Blessings and curses of overparameterization: Insights from high-dimensional statistics
Overparameterized deep neural nets generalize well without significant effort on the algorithmic front: no explicit regularization or early-stopping is needed and off the shelf gradient-descent methods on standard losses suffice. At the same time, the same models and methods perform poorly in terms of fairness criteria in the presence of under-represented classes or groups with sensitive attributes.
In the first part of the talk we unpack the empirically observed virtue that "overparameterized models generalize well." Understanding this phenomenon poses a new challenge to modern learning theory as it contradicts classical statistical wisdoms. We shed light on key questions: When do interpolating solutions generalize well and why? How sensitive is the performance on the choice of the optimization algorithm?
In the second part, focusing on imbalanced datasets, we caution that "standard fairness-promoting algorithms are inefficient under overparameterization." Based on formal optimization and statistical insights, we design alternative algorithms that provably improve fairness accuracy. We also show experiments on state-of-the-art datasets that are fully consistent with our theoretical insights and confirm the superior performance of our algorithms.

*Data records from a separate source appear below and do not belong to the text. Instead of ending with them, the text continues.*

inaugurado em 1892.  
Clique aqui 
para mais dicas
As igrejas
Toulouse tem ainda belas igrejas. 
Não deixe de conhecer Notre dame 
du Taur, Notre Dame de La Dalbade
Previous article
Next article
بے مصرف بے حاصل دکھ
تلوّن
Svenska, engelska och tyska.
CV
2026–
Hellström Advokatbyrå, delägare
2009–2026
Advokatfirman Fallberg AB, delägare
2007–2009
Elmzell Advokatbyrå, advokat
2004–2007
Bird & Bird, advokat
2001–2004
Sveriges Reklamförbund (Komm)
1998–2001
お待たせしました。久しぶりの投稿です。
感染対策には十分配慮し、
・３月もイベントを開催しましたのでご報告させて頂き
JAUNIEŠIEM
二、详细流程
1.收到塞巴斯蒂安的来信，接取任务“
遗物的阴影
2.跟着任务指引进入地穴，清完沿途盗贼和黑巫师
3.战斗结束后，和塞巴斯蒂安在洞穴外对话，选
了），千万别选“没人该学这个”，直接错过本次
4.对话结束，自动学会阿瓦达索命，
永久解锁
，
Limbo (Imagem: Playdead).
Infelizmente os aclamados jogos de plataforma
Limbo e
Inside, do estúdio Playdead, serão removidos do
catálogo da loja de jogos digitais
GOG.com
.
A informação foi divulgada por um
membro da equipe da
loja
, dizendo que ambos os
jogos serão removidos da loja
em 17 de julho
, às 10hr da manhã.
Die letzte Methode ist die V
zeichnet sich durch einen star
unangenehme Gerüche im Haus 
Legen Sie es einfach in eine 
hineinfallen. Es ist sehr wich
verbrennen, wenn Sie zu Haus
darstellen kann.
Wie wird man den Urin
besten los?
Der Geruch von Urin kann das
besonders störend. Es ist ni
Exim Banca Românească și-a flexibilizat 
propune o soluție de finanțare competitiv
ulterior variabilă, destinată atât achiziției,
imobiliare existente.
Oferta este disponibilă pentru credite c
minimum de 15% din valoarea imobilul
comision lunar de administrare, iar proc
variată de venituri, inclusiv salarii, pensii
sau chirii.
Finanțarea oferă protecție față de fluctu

Our results embody three key insights of overparameterized learning: (i) A hierarchy of model abstractions revealing that linear models imitate—and thus give valuable intuition on—deep-learning practices. (ii) Gradient-descent methods converge to favorable interpolating solutions characterized in terms of the norms of the underlying geometry. (iii) Tools from high-dimensional statistics go a long way in explaining newly discovered phenomena, such as double descent curves, proliferation of support vectors and subtle tradeoffs between fairness and accuracy.